Федя осмотрел свои раны и, немного посопев, сказал:
— В деревне собака покусала одного… Тридцать уколов влепили!
— Сходи в больницу, пусть и тебе влепят, — посоветовал я.
— Ты привяжи его, — сказал Гарик.
— Он за дело кусает, — сказал я.
Федя нагнулся к воде и стал обмывать ногу и руку. А Дед уже забыл про нас: подбросил палку вверх, поймал ее и помчался вдоль берега, лая и дурачась.

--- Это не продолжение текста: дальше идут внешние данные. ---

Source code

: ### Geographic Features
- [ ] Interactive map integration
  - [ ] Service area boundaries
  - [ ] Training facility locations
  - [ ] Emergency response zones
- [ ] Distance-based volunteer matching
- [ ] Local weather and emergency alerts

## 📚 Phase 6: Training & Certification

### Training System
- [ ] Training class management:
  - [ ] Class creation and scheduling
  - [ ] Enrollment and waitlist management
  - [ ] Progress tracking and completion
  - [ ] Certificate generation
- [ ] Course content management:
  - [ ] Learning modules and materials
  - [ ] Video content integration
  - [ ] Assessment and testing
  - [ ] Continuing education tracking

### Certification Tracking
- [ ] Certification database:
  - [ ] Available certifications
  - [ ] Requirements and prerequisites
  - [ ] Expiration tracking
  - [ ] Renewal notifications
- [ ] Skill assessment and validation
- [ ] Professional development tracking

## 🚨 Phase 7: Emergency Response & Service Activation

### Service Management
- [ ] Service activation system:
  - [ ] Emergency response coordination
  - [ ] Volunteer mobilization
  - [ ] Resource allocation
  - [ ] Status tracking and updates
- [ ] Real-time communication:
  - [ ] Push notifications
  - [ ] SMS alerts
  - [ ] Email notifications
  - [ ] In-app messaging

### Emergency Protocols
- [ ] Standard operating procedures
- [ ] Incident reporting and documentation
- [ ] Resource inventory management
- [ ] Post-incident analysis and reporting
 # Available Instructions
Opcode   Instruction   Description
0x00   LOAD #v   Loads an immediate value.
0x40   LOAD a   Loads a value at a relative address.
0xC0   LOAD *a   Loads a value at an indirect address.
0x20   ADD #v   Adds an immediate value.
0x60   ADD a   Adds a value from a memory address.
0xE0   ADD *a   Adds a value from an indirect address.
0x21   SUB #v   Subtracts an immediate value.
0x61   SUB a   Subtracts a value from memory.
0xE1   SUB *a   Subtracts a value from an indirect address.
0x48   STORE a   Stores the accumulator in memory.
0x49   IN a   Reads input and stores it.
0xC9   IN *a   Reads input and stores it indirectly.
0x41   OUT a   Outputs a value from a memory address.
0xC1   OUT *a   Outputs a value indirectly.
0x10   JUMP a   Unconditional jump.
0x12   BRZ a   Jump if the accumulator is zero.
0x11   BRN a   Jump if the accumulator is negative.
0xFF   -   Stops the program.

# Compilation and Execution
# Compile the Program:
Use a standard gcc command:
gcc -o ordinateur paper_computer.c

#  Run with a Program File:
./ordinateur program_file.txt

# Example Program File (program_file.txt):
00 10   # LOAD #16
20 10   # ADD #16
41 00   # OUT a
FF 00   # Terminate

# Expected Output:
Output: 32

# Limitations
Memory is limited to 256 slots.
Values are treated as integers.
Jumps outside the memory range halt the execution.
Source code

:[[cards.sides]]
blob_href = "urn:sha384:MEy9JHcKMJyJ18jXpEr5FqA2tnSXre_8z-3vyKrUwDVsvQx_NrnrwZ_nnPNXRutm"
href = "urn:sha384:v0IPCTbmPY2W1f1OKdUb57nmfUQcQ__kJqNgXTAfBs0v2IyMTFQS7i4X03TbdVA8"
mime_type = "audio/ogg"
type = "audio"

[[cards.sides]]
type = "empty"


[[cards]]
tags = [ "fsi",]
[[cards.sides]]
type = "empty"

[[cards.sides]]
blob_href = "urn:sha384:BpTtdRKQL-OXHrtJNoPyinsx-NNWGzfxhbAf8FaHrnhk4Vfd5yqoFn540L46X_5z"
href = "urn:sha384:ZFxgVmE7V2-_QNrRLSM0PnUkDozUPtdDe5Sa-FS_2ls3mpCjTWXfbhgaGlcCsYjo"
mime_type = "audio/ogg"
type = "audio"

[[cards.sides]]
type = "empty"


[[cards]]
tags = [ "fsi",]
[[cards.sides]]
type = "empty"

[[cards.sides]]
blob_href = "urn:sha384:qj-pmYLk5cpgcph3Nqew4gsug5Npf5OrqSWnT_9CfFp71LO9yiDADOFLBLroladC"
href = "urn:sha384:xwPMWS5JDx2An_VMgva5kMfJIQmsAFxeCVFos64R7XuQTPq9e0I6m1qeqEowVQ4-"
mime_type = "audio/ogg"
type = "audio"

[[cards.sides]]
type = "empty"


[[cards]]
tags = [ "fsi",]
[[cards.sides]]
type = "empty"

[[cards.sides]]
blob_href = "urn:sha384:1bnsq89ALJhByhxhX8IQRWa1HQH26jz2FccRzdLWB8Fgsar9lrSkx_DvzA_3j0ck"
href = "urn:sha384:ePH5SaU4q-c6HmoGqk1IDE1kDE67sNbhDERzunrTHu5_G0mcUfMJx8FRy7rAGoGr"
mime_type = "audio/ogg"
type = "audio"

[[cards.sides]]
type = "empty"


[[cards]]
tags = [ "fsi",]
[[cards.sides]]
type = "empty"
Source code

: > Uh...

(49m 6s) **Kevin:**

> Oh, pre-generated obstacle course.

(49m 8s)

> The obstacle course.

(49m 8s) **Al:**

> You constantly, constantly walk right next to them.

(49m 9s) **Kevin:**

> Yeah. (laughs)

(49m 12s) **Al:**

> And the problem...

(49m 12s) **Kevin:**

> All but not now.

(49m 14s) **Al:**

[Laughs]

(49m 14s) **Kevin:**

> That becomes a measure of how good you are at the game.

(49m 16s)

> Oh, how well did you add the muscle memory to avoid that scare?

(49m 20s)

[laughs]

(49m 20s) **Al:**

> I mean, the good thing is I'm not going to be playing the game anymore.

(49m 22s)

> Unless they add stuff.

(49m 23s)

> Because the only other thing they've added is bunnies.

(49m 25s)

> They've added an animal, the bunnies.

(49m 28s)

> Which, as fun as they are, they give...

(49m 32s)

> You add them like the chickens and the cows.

— Нехорошо получилось, — сказал Гарик. — Человек переживает, лишился лодки.
— По-твоему, лучше было, если бы он мне врезал?
— Не надо было эту дурацкую бомбу в воду кидать. Столько мальков загубили. Зря ты Деда натравил, — сказал Гарик.
— В другой раз не будет кулаками размахивать.
Подошел Федя. На меня он не смотрел. Я понял, что наши отношения безнадежно испорчены. Признаться, Гриб мне не очень нравился. Орет, как на базаре, оскорбляет.
На меня даже отец никогда не кричит. Бывает, что Аленка разойдется, да что с девчонки возьмешь?